There is now a pile of golden brown, seared chicken in a bowl, and a simmering collection of white wine, butter and garlic in the pan. Turn up the heat add the chicken and reduce the sauce. The excess flour on the chicken will thicken the sauce. I’m not sure how to explain when the sauce is reduced enough, but it should be ‘Slightly Gooey’, in an appetizing way.

Now, go out back to your lemon tree and pick a good looking lemon. Slice it in half and squeeze the juice over the sauce & mix it up. There are now only three trials left to accomplish before we can enjoy the fruits of our labours: Salting, Peppering & Capering. The key to success is tasting the sauce. In the beginning, the wine will overpower everything. (DON’T PANIC.)

I added a sprinkling of salt, quite a few pinches of pepper, and a crash of capers to the mix. I don’t have a set recipe yet & every dish is more of a process than a formula.

Knowing why a dish is made is so much more valuable than memorizing simply how to make it. Even though someone already invented Piccata, figuring out the process on my own was a lot more fun than blindly following a proceedure. Also, this experiment ended successfully, which is key!

8 Comments

  1. Gloria says:

    Sounds tasty! I shall have to try it. :)

    Since I come from the school of Alton Brown and Anthony Bourdain who regard it with scorn, I do not own a garlic press and never will, but I do agree that fresh garlic is the best!

    1. Joshy says:

      What’s wrong with a garlic press?? Do you dice by hand instead?
      Alton Brown is the man, I need to see more of him.

      Tasty, AND simple!

      1. Gloria says:

        I mostly go with Alton’s criticism that it’s a unitasker and not any easier to use than dicing by hand XD I have a hard time imagining needing to prepare garlic any faster than I can do it right now, is all!

        1. Sophie says:

          Also, garlic presses = terrible to wash. My brother bought me one for Christmas, alas, and I still regard it with scorn (or just ignore it).

          1. George says:

            I’m going to agree with Sophie and Gloria! I bought a garlic press and basically I have never used it except the first time. Also I would think that because you are applying pressure to the garlic instead of just chopping it, that more of the tasty garlic juices are somehow lost, but I have no scientific evidence to support this intuition. YET

          2. Joshy says:

            I tend to clean most of the paper off of the clove and slice a bit of the bottom off before I press anything and it’s not too terrible to clean. It is a tool only useful for one thing, but it does a Good_Job of it! If unitools were inherently bad, my stock in Sporks, Inc. would’ve taken off by now!
            When you press the cloves directly into whatever you’re flavoring, the garlic juices you would be losing on the cutting board instead spray directly into the dish. You could want a less homogeneous mix with packets of garlic but I enjoy the overall wave of flavor.
            The pressing itself is also indispensable when creating a rub for the grill: garlic is sticky and the garlic spray coats the raw _whatever_ and all of your other spices stay on your food that much better!
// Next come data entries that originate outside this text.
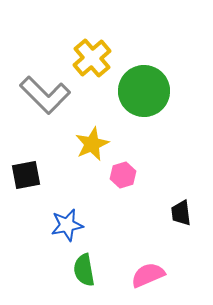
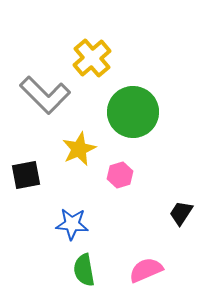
green circle: moved 11 px left, 21 px down
yellow star: moved 13 px left, 5 px down
pink hexagon: moved 3 px left
black trapezoid: rotated 40 degrees clockwise
blue star: moved 5 px right, 1 px up; rotated 16 degrees clockwise
pink semicircle: moved 2 px left, 5 px up
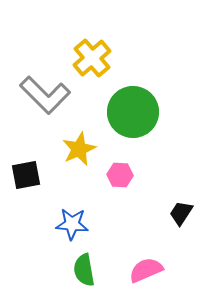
pink hexagon: rotated 20 degrees clockwise
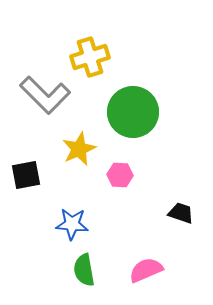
yellow cross: moved 2 px left, 1 px up; rotated 24 degrees clockwise
black trapezoid: rotated 76 degrees clockwise
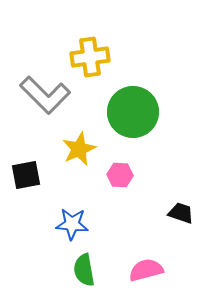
yellow cross: rotated 9 degrees clockwise
pink semicircle: rotated 8 degrees clockwise
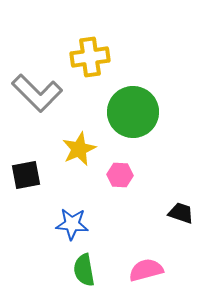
gray L-shape: moved 8 px left, 2 px up
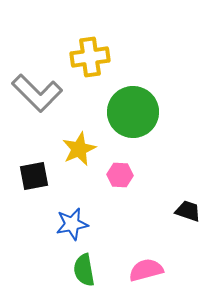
black square: moved 8 px right, 1 px down
black trapezoid: moved 7 px right, 2 px up
blue star: rotated 16 degrees counterclockwise
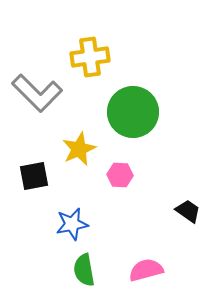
black trapezoid: rotated 16 degrees clockwise
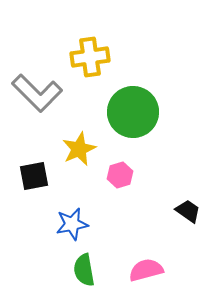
pink hexagon: rotated 20 degrees counterclockwise
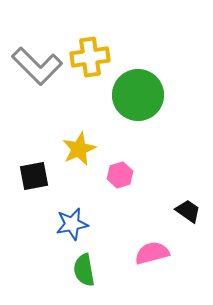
gray L-shape: moved 27 px up
green circle: moved 5 px right, 17 px up
pink semicircle: moved 6 px right, 17 px up
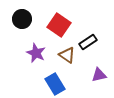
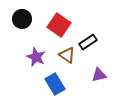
purple star: moved 4 px down
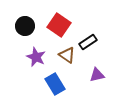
black circle: moved 3 px right, 7 px down
purple triangle: moved 2 px left
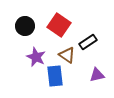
blue rectangle: moved 8 px up; rotated 25 degrees clockwise
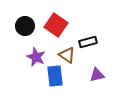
red square: moved 3 px left
black rectangle: rotated 18 degrees clockwise
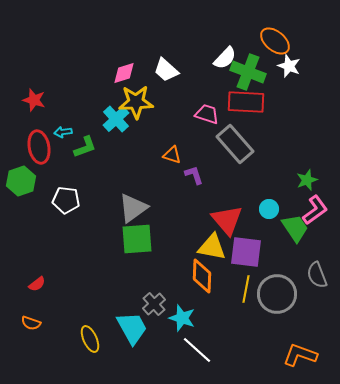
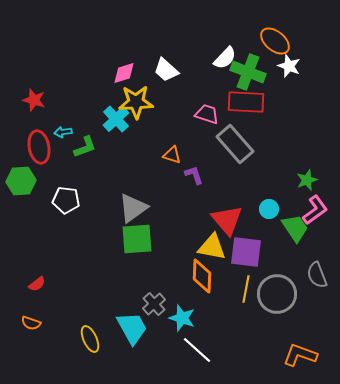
green hexagon: rotated 16 degrees clockwise
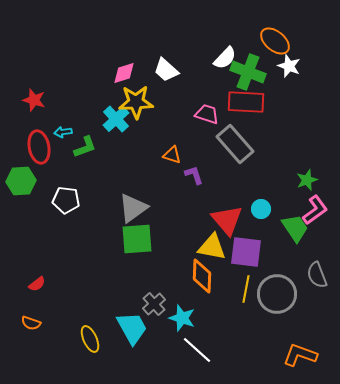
cyan circle: moved 8 px left
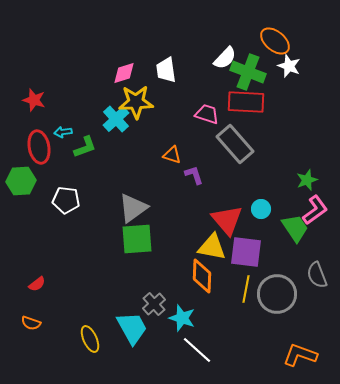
white trapezoid: rotated 40 degrees clockwise
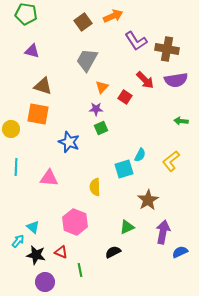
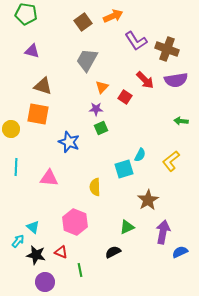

            I do still dice garlic, I don’t think I’ll ever go back to pre-minced refrigerated stuff, but pressing has a place near & dear to my heart of hearts. When you need garlic for a vinaigrette, a sauce, and other multiple dishes, it can even save time. I’m sure there’s loads of rationalization here as well as actual reasons for a press as opposed to dicing.

          3. Jophine says:

            I hear that one Mr. Joshua Bosworth cannot light his own grill.

            Admittedly, neither can I.

            But that’s why I don’t use a damn outdoor grill.

            PS: what are you doing that your garlic is spraying anything? o_o Sure, a little bit of liquid is lost on the board, but unless you’re taking a food processor to it and straining it, a noticeable amount of that liquid gold is not coming out. If you want a rub for your grilled thing, just halve the clove and rub it on what-have-you. You get the essence of it and it doesn’t look like you went Spanish Inquisition on it.

  2. Ben says:

    Pioneer Woman has a recipe for scallopini similar in many of the procedures and ingredients. Just made it and I can attest to its awesomeness.